Even better, this web application is open source, meaning that anyone can see the sourcecode and add features for their implementation.  Even-even better, it is designed to easily incorporate extensions so that any organization that uses CKAN can add your feature.

As part of the Master of Information Systems Management degree from Heinz College, all students participate in a client-driven group capstone project in their final semester.  Being a member of SUDS, I was delighted that my team was assigned to work with the City of Philadelphia, as every other group had a large corporate client.

Tim Wisniewski, Philadelphia’s Chief Data Officer, had several exciting ideas for projects.  With our end-of-semester time constraint in mind, we chose a CKAN extension that would streamline Philadelphia’s open data workflow.  (Some of his other proposals will be tackled by future MISM capstone teams!)

CKAN is wonderful, but does not allow for data dictionaries (or “metadata”) to be stored for each dataset. Philadelphia currently handles this by using a separate system to track the data dictionaries.  Most datasets contain a link to the metadata mixed in with the links to the data – and those links go to the metadata server.

What is metadata? If you’ve ever asked someone what column D in a spreadsheet represented, you have asked for metadata – it’s the information about the data.  “Column D is the number of clients impacted by the project described in Column A.  It should be a positive integer.”

pic2Our challenge: Learn about CKAN development and write an extension that allows native handling of data dictionaries.  Great documentation is available, but CKAN is a fairly complex system.  It uses Jinja for the frontend, Python on the backend, a PostgreSQL database, and many more technologies.  Luckily our team brought a diverse skillset to the project.

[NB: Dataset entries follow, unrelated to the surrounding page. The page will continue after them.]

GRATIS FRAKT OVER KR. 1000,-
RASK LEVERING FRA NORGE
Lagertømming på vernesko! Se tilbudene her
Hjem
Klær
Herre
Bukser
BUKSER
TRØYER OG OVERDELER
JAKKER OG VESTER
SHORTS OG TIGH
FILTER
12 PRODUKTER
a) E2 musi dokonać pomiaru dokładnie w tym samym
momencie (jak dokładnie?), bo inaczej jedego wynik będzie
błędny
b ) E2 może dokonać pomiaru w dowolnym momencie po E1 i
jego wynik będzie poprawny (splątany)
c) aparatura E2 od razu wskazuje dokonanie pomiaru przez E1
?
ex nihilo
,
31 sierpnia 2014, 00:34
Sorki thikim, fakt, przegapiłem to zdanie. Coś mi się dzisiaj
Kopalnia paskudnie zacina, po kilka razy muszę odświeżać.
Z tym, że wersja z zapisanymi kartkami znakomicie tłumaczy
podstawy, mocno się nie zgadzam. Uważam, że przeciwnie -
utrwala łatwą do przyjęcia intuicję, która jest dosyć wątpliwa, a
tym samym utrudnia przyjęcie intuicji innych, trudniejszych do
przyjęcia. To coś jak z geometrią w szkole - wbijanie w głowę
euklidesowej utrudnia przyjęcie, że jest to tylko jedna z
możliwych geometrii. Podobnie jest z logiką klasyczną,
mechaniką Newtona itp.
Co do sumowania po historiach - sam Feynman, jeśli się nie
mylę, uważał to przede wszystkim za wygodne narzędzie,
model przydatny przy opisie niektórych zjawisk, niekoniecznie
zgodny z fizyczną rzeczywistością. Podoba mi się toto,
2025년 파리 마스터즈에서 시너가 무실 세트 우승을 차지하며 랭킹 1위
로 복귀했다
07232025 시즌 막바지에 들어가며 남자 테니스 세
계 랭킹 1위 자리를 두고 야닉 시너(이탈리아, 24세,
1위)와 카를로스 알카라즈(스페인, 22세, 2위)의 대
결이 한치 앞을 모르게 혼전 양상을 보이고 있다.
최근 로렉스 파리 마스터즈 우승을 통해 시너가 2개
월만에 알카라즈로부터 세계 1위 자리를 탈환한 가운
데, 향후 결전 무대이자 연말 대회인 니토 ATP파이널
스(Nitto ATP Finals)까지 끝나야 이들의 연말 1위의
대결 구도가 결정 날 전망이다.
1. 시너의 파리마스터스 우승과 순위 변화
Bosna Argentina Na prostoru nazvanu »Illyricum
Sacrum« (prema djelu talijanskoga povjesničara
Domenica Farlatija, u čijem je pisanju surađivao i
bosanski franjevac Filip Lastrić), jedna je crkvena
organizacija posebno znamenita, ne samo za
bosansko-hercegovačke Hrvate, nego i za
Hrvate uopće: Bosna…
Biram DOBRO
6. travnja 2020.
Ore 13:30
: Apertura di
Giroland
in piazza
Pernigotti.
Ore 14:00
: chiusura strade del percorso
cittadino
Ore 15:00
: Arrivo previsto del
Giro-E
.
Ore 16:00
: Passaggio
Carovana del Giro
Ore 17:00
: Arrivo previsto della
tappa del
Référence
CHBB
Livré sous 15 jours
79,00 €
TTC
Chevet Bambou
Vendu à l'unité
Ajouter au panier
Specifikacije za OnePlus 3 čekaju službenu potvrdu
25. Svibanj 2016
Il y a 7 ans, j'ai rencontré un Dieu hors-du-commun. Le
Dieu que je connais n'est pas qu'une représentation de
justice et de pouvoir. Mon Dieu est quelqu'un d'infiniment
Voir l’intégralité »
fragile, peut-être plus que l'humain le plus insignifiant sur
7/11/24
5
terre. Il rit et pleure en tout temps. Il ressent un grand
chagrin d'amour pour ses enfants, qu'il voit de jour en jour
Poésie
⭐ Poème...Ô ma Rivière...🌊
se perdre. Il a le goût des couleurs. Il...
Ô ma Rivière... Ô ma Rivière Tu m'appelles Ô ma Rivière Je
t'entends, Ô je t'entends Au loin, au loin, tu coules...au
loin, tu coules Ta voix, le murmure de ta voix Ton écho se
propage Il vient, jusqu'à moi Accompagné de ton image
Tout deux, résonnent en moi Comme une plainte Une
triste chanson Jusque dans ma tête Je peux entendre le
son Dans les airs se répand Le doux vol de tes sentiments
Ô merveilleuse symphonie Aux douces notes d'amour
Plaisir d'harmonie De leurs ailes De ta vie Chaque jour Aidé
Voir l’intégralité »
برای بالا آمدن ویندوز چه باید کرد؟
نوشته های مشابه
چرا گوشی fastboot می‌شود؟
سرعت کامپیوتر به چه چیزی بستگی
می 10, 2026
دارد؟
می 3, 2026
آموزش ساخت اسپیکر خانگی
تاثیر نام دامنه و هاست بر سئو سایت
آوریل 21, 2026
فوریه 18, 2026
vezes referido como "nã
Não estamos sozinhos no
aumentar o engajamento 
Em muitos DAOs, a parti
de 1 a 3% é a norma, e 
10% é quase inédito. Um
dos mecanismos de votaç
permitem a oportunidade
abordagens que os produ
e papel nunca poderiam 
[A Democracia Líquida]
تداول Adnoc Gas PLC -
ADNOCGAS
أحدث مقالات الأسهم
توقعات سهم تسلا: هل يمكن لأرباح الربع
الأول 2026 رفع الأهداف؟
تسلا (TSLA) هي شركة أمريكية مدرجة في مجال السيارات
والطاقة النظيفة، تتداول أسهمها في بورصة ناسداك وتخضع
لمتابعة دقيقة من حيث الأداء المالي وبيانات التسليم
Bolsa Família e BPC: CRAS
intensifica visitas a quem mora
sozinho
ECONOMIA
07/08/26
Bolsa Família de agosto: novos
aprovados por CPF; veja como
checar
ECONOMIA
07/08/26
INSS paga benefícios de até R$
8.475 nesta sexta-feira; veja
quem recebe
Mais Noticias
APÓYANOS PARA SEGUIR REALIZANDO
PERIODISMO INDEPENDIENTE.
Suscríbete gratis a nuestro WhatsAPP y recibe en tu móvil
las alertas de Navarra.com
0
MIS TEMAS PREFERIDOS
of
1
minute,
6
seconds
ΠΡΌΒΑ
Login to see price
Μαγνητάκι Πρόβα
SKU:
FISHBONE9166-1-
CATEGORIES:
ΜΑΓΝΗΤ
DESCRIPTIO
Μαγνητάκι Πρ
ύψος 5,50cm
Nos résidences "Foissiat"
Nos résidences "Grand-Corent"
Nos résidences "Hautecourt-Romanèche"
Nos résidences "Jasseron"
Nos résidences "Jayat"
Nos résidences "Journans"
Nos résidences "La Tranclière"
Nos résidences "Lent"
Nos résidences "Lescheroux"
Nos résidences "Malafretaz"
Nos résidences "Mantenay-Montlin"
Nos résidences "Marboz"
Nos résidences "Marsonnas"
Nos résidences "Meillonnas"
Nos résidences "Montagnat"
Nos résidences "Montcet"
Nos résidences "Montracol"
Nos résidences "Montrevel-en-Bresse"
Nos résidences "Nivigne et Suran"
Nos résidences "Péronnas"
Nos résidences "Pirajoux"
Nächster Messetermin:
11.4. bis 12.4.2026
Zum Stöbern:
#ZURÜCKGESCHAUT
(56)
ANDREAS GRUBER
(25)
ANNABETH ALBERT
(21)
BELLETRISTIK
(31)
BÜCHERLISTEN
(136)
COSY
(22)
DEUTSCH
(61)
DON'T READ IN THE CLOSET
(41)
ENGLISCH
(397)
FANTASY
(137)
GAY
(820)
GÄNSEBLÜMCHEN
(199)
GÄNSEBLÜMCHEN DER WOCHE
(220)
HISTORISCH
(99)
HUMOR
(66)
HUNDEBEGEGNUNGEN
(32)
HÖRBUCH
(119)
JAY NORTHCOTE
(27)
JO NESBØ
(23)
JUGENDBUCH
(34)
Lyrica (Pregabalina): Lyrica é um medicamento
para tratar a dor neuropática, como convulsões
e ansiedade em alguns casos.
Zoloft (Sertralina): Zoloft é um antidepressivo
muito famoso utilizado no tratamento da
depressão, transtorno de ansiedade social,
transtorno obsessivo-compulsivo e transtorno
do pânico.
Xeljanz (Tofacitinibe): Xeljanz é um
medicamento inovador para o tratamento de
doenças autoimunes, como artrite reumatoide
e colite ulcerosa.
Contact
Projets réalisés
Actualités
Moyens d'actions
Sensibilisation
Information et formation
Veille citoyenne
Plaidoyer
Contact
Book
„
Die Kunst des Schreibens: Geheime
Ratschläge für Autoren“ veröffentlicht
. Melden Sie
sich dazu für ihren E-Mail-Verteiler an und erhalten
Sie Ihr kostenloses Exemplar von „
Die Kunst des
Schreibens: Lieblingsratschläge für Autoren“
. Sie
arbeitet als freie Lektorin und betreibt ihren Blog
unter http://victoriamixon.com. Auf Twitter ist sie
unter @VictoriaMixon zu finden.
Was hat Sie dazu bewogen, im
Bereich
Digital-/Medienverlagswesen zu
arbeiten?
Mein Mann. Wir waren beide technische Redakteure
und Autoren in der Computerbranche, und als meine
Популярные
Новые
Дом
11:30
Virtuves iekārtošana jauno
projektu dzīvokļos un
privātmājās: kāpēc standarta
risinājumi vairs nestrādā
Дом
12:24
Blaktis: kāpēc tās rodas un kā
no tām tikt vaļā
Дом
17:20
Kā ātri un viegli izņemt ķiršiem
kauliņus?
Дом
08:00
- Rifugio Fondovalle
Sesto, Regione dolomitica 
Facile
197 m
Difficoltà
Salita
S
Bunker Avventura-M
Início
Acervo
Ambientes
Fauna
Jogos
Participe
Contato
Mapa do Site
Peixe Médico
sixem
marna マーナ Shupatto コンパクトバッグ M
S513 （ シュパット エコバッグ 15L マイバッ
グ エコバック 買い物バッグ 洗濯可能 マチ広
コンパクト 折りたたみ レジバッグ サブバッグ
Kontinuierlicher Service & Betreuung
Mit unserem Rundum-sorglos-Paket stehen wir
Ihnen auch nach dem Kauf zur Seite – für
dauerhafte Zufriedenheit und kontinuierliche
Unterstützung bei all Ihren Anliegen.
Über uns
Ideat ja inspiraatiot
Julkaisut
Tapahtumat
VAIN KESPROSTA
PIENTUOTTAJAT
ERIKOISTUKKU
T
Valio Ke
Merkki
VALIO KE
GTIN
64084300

I’ll spare you the gory details, but we eventually got our extension working and tested.  Like CKAN itself, the extension is open-source, and we’ve been excited by the interest in it so far.  You can view our extension on GitHub.

CKAN was a perfect project for us: Large enough to be complex and somewhat bewildering at first, but understandable enough to be able to deliver the final product.  It stretched our skills, but in a manageable way.  For individuals looking to push their web app development abilities, consider contributing to CKAN – sharpen your skills while contributing to the open data movement!

Matt Cleinman is a recent grad of the Heinz College MISM program (’15). While writing this post, he realized he never actually learned why the application is named CKAN.